For Love Alone (1944)

It begins … ‘In the part of the world Teresa came from, winter is in July, spring brides marry in September, and Christmas is consummated with roast beef, suckling pig, and brandy-laced plum pudding at 100 degrees in the shade, near the tall pine-tree loaded with gifts and tinsel as in the old country, and old carols have rung out all through the night.

‘This island continent lies in the water hemisphere. On the eastern coast, the neighbouring nation is Chile, though it is far, far east, Valparaiso being more than six thousand miles away in a straight line; her northern neighbours are those of the Timor Sea, the Yellow Sea; to the south is that cold, stormy sea full of earth-wide rollers, which stretches from there without land, south to the Pole.’




Trailer: John Ford’s ‘They Were Expendable’

Trailer: Mervyn Leroy’s ‘Madame Curie’


In the late 1920s, Stead met the American broker Wilhelm Blech, who became her lifelong partner. They eventually married in 1952 when Blech was able to get a divorce. Blech was a Communist and Stead adopted his political views. In the early 1940s Stead worked in Hollywood as a screenwriter for Metro-Goldwyn-Mayer studios, contributing to Madame Curie, directed by Mervyn Le Roy, and They Were Expendable, directed by John Ford and starring John Wayne and Robert Montgomery. Many of Hollywood’s writers were Communists, and they formed a community of sorts. Of all these Hollywood Communists, with their luxurious houses and lavish parties, one of the most colorful was Ruth McKenney, famous as the author of My Sister Eileen. McKenney and her husband Richard Bransten were eventually expelled from the Party; the story of their apostasy and downfall fascinated and horrified Stead, and they became the subjects of I’m Dying Laughing, probably her best book along with The Man Who Loved Children. I’m Dying Laughing was not published in Stead’s lifetime. She became overwhelmed with the drafts and revisions, which she lugged around with her for years, apparently incapable of pulling the book into shape.

# Source material
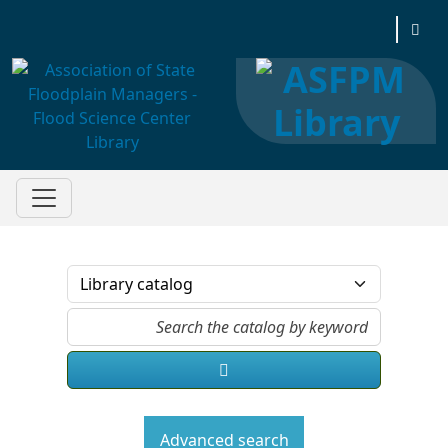
Association of State Floodplain Managers
Advanced search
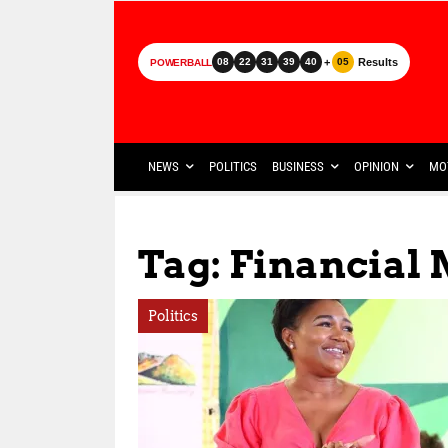
+
Results
08
22
31
39
40
05
POWERBALL
NEWS
POLITICS
BUSINESS
OPINION
MO
Tag: Financia
Politics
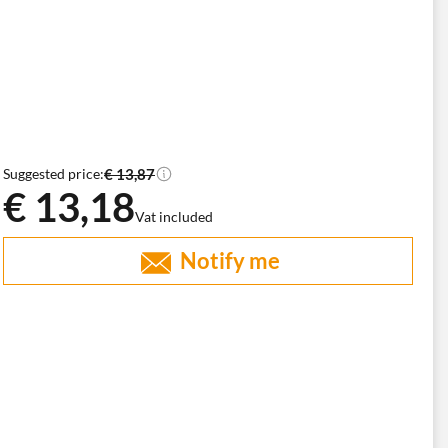
€ 13,87
Suggested price:
€ 13,18
Vat included
Notify me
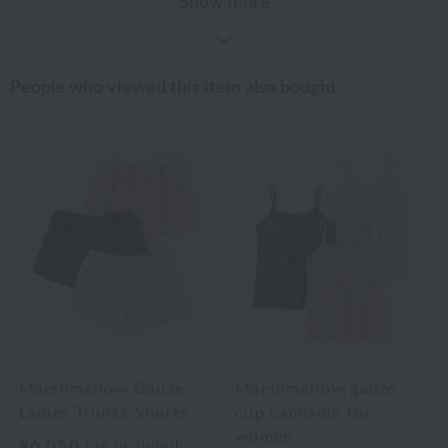
Show more
People who viewed this item also bought
UCHINO
UCHINO
Marshmallow Gauze
Marshmallow gauze
Ladies Trunks Shorts
cup camisole for
women
¥6,050
tax included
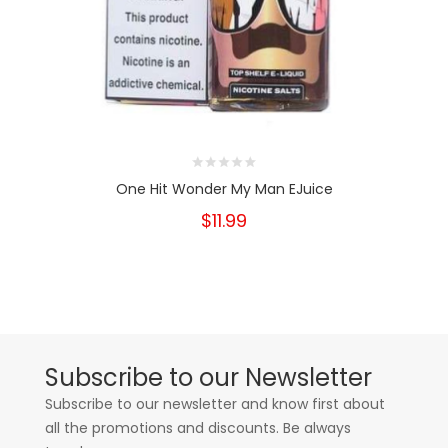
One Hit Wonder My Man EJuice
$11.99
Subscribe to our Newsletter
Subscribe to our newsletter and know first about
all the promotions and discounts. Be always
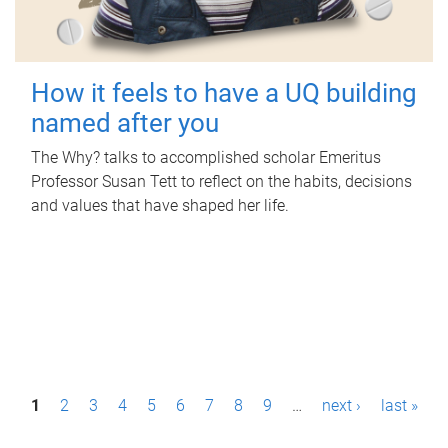
How it feels to have a UQ building
named after you
The Why? talks to accomplished scholar Emeritus
Professor Susan Tett to reflect on the habits, decisions
and values that have shaped her life.
P
1
2
3
4
5
6
7
8
9
…
next ›
last »
a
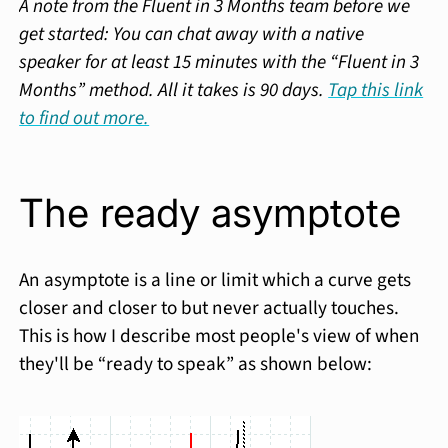
A note from the Fluent in 3 Months team before we
get started: You can chat away with a native
speaker for at least 15 minutes with the “Fluent in 3
Months” method. All it takes is 90 days.
Tap this link
to find out more.
The ready asymptote
An asymptote is a line or limit which a curve gets
closer and closer to but never actually touches.
This is how I describe most people's view of when
they'll be “ready to speak” as shown below:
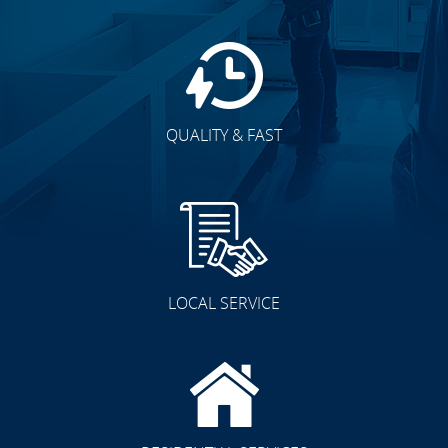
QUALITY & FAST
LOCAL SERVICE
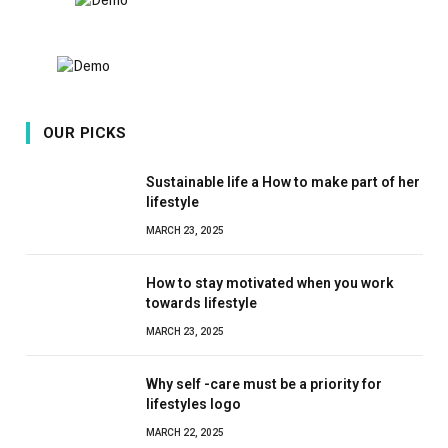
OUR PICKS
Sustainable life a How to make part of her
lifestyle
MARCH 23, 2025
How to stay motivated when you work
towards lifestyle
MARCH 23, 2025
Why self -care must be a priority for
lifestyles logo
MARCH 22, 2025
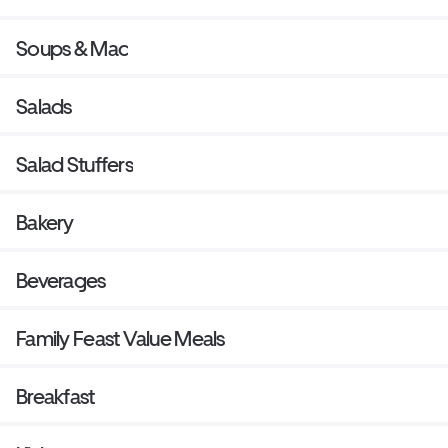
Soups & Mac
Salads
Salad Stuffers
Bakery
Beverages
Family Feast Value Meals
Breakfast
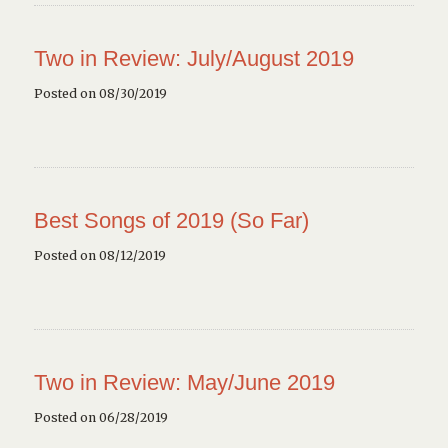
Two in Review: July/August 2019
Posted on 08/30/2019
Best Songs of 2019 (So Far)
Posted on 08/12/2019
Two in Review: May/June 2019
Posted on 06/28/2019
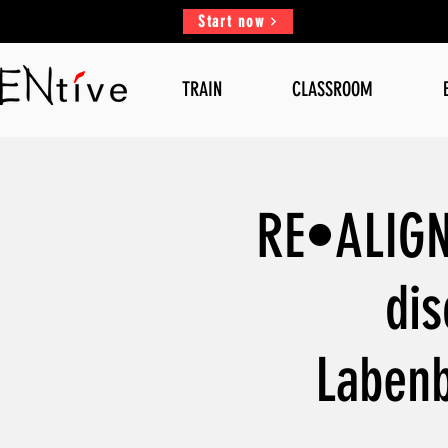
Start now
TRAIN
CLASSROOM
RE•ALIGN,
dis
Labenb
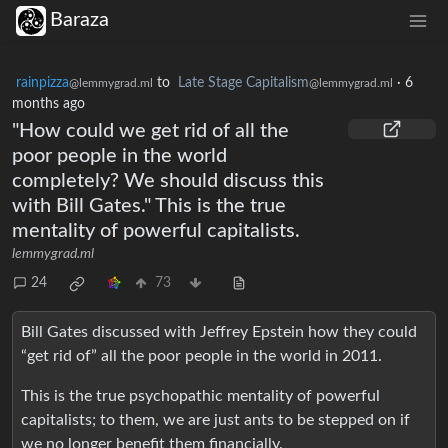
Baraza
rainpizza
to
Late Stage Capitalism
·
6
@lemmygrad.ml
@lemmygrad.ml
months ago
"How could we get rid of all the
poor people in the world
completely? We should discuss this
with Bill Gates." This is the true
mentality of powerful capitalists.
lemmygrad.ml
24
73
Bill Gates discussed with Jeffrey Epstein how they could
“get rid of” all the poor people in the world in 2011.
This is the true psychopathic mentality of powerful
capitalists; to them, we are just ants to be stepped on if
we no longer benefit them financially.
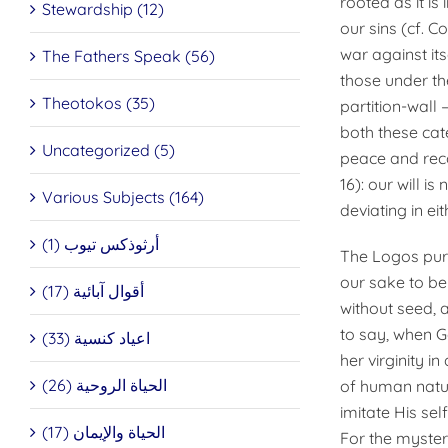
rooted as it is
Stewardship (12)
our sins (cf. C
war against it
The Fathers Speak (56)
those under th
Theotokos (35)
partition-wall
both these ca
Uncategorized (5)
peace and reco
16): our will i
Various Subjects (164)
deviating in eit
أرثوذكس تيوب (1)
The Logos puri
our sake to be
أقوال آبائية (17)
without seed, a
to say, when G
اعياد كنسية (33)
her virginity i
الحياة الروحية (26)
of human natur
imitate His sel
الحياة والإيمان (17)
For the myster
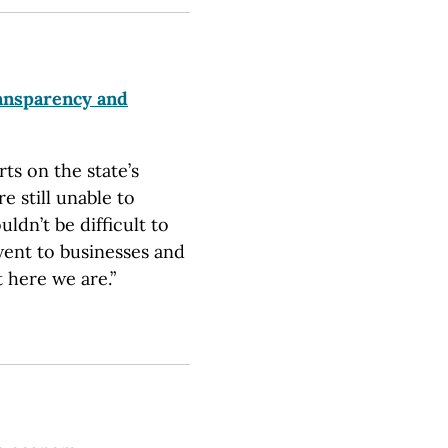
ansparency and
ts on the state’s
 still unable to
ldn’t be difficult to
went to businesses and
 here we are.”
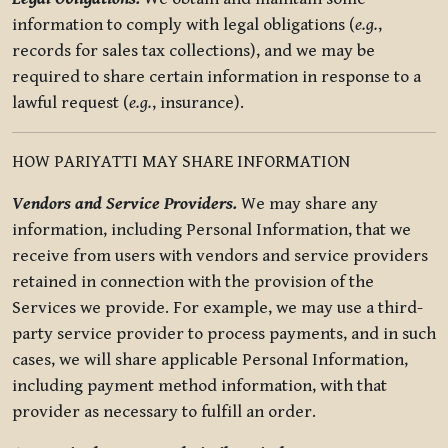
information to comply with legal obligations (
e.g.
,
records for sales tax collections), and we may be
required to share certain information in response to a
lawful request (
e.g.
, insurance).
HOW PARIYATTI MAY SHARE INFORMATION
Vendors and Service Providers.
We may share any
information, including Personal Information, that we
receive from users with vendors and service providers
retained in connection with the provision of the
Services we provide. For example, we may use a third-
party service provider to process payments, and in such
cases, we will share applicable Personal Information,
including payment method information, with that
provider as necessary to fulfill an order.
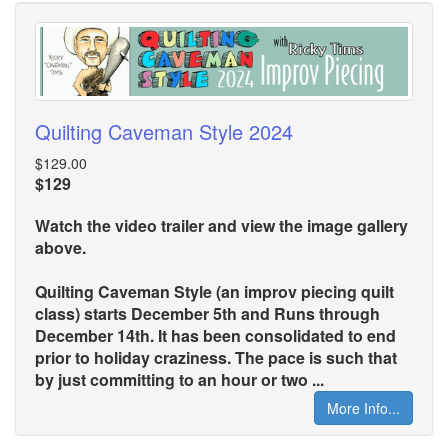
Quilting Caveman Style 2024
$129.00
$129
Watch the video trailer and view the image gallery
above.
Quilting Caveman Style (an improv piecing quilt
class) starts December 5th and Runs through
December 14th. It has been consolidated to end
prior to holiday craziness. The pace is such that
by just committing to an hour or two ...
More Info...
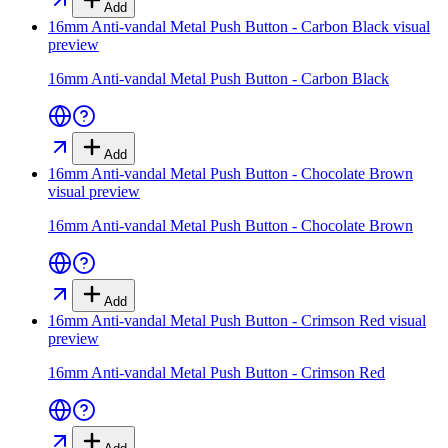
Add
16mm Anti-vandal Metal Push Button - Carbon Black
visual
preview
16mm Anti-vandal Metal Push Button - Carbon Black
Add
16mm Anti-vandal Metal Push Button - Chocolate Brown
visual preview
16mm Anti-vandal Metal Push Button - Chocolate Brown
Add
16mm Anti-vandal Metal Push Button - Crimson Red
visual
preview
16mm Anti-vandal Metal Push Button - Crimson Red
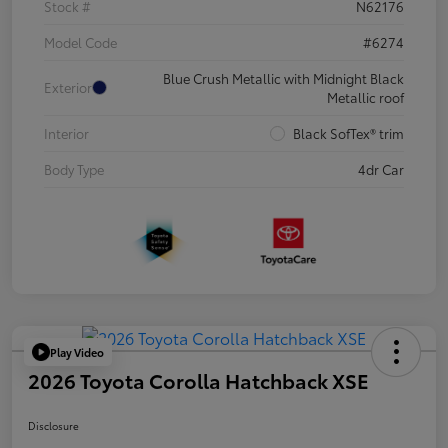
Stock #
N62176
Model Code
#6274
Blue Crush Metallic with Midnight Black
Exterior
Metallic roof
Interior
Black SofTex® trim
Body Type
4dr Car
Play Video
2026 Toyota Corolla Hatchback XSE
Disclosure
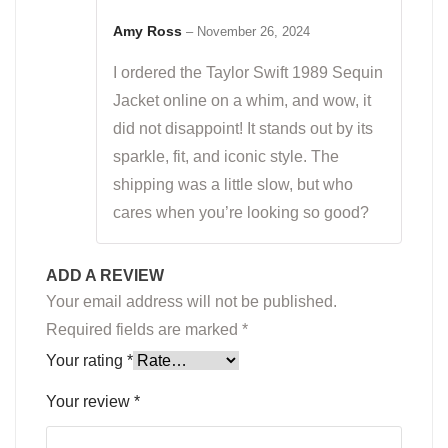
Rated
5
out
of 5
Amy Ross
–
November 26, 2024
I ordered the Taylor Swift 1989 Sequin
Jacket online on a whim, and wow, it
did not disappoint! It stands out by its
sparkle, fit, and iconic style. The
shipping was a little slow, but who
cares when you’re looking so good?
ADD A REVIEW
Your email address will not be published.
Required fields are marked
*
Your rating
*
Your review
*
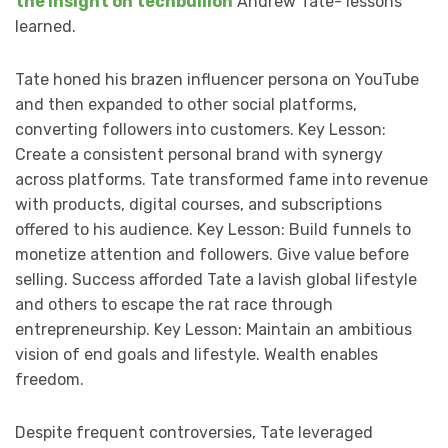
the insight on techbullion
Andrew Tate- lessons
learned.
Tate honed his brazen influencer persona on YouTube
and then expanded to other social platforms,
converting followers into customers. Key Lesson:
Create a consistent personal brand with synergy
across platforms. Tate transformed fame into revenue
with products, digital courses, and subscriptions
offered to his audience. Key Lesson: Build funnels to
monetize attention and followers. Give value before
selling. Success afforded Tate a lavish global lifestyle
and others to escape the rat race through
entrepreneurship. Key Lesson: Maintain an ambitious
vision of end goals and lifestyle. Wealth enables
freedom.
Despite frequent controversies, Tate leveraged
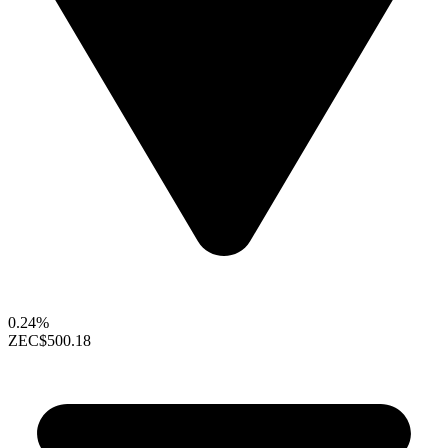
0.24%
ZEC
$500.18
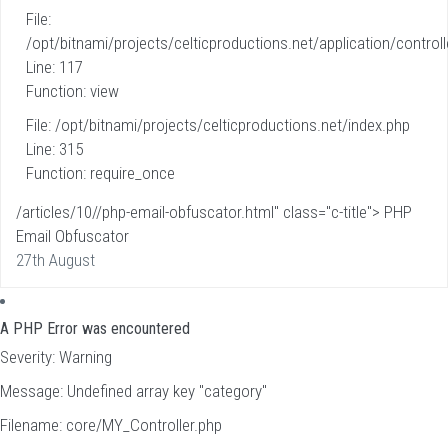
File:
/opt/bitnami/projects/celticproductions.net/application/controll
Line: 117
Function: view
File: /opt/bitnami/projects/celticproductions.net/index.php
Line: 315
Function: require_once
/articles/10//php-email-obfuscator.html" class="c-title"> PHP
Email Obfuscator
27th August
A PHP Error was encountered
Severity: Warning
Message: Undefined array key "category"
Filename: core/MY_Controller.php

# Set of tasks
1. According to the For Love Alone passage, in what year did Stead and Wilhelm Blech marry?
2. Reproduce the records from the line containing "How it feels to have a UQ building" down to the line containing "LOCAL SERVICE", swapping "speaker" for "partner" and keeping everything else the same. Omit the pictures.
The For Love Alone passage and the records are unrelated to each other.

# Answers to the exercise
1. 1952

2.
How it feels to have a UQ building
named after you
The Why? talks to accomplished scholar Emeritus
Professor Susan Tett to reflect on the habits, decisions
and values that have shaped her life.
P
1
2
3
4
5
6
7
8
9
…
next ›
last »
a
A note from the Fluent in 3 Months team before we
get started: You can chat away with a native
partner for at least 15 minutes with the “Fluent in 3
Months” method. All it takes is 90 days.
Tap this link
to find out more.
The ready asymptote
An asymptote is a line or limit which a curve gets
closer and closer to but never actually touches.
This is how I describe most people's view of when
they'll be “ready to speak” as shown below:
QUALITY & FAST
LOCAL SERVICE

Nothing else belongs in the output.